Rider assunti: il 2020 è l’anno zero dei fattorini e Just Eat sta facendo la differenza – Dissapore, 11 novembre
Visto che stiamo parlando di ristoranti che diventano fluidi, impalpabili, “fantasma”, e di ristoranti che dovrebbero chiudere e casomai dedicarsi per un po’ al delivery puro, non potevamo fare a meno di affrontare la questione anche dal versante dei lavoratori, che come ha efficacemente sottolineato Anna Prandoni nel suo editoriale qui su Gastronomika qualche giorno fa, sono sempre le ultime ruote del carro. In questo articolo/intervista Federico Di Vita affronta la notizia del momento: la decisione di Just Eat, il principale attore del mondo food delivery italiano, di smarcarsi dal gruppo AssoDelivery e assumere dal 2021 i suoi rider come lavoratori dipendenti. Un passaggio storico e molto importante, che si spera Just Eat osservi con tutti i crismi necessari. Qui Di Vita intervista Yiftalem Parigi, rider sindacalista NidiL, e le sue parole sono da leggere con attenzione per comprendere appieno la situazione del settore. Quando ordiniamo cibo a casa ricordiamocele, le condizioni di lavoro in cui si trovano a operare i nostri rider.
Come rendere le consegne a domicilio di cibo più etiche per rider e ristoratori – Munchies, 10 novembre
Dopo aver affrontato i giganti del food delivery, notiamo come la questione delle consegne a domicilio sia tema attualissimo segnalando la nascita di servizi alternativi e paralleli, fondati proprio sulla necessità di garantire condizioni migliori per rider e ristoratori.
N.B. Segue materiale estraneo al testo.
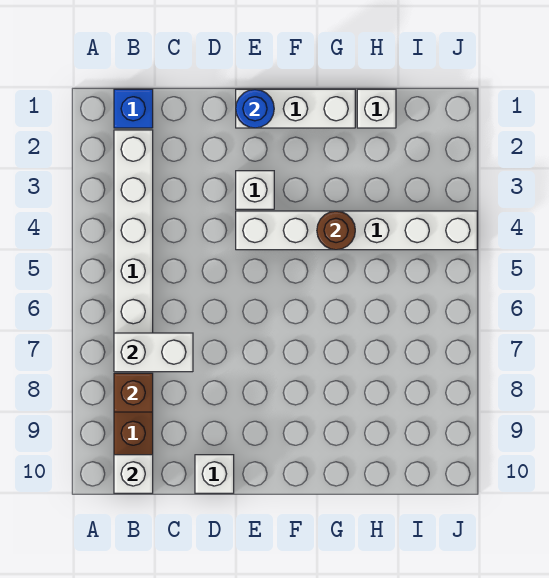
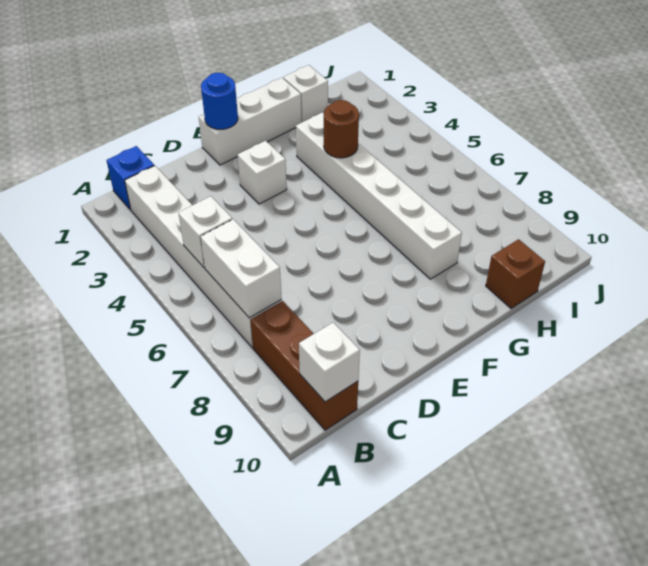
white 1x2 brick [114,333,193,372] -> white 1x2 brick turned to [200,219,282,318]
brown 1x1 brick [114,373,153,412] -> brown 1x1 brick moved to [486,239,545,308]
white 1x1 brick [195,455,234,493] -> white 1x1 brick moved to [178,196,232,267]
white 1x6 brick [236,211,477,250] -> white 1x6 brick turned to [296,112,462,279]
Qui Giorgia Cannarella lo fa parlando di Consegne Etiche, un progetto bolognese che si basa su consegne gestite direttamente dal commerciante, senza trattenute da parte della piattaforma, e con costi caricati interamente sulle spalle del cliente riconoscendo una giusta paga al rider.
A Milano c’è Sergio, una piattaforma che punta sulla sostenibilità (per tutta la filiera) del sistema delivery. Ne scrive Rivista Studio.
A Torino i ristoranti stanno diventando (anche) gastronomie, mettendo al servizio della propria clientela l’esperienza maturata nel selezionare i migliori prodotti gastronomici. Un bel messaggio anche per la filiera, di cui scrive il Gambero Rosso.
A Tiny New Publisher Is Making Food Books to Raise Money for Restaurants – Vice, 9 novembre
Ok, i ristoranti sono in crisi, secondo alcuni vanno chiusi e salvati economicamente, ma nel frattempo il mondo delivery va avanti su tutti i fronti. In questo contesto, c’è una nuova piccola casa editrice australiana che pubblica libri gastronomici con i cui proventi aiuta proprio la ristorazione in difficoltà.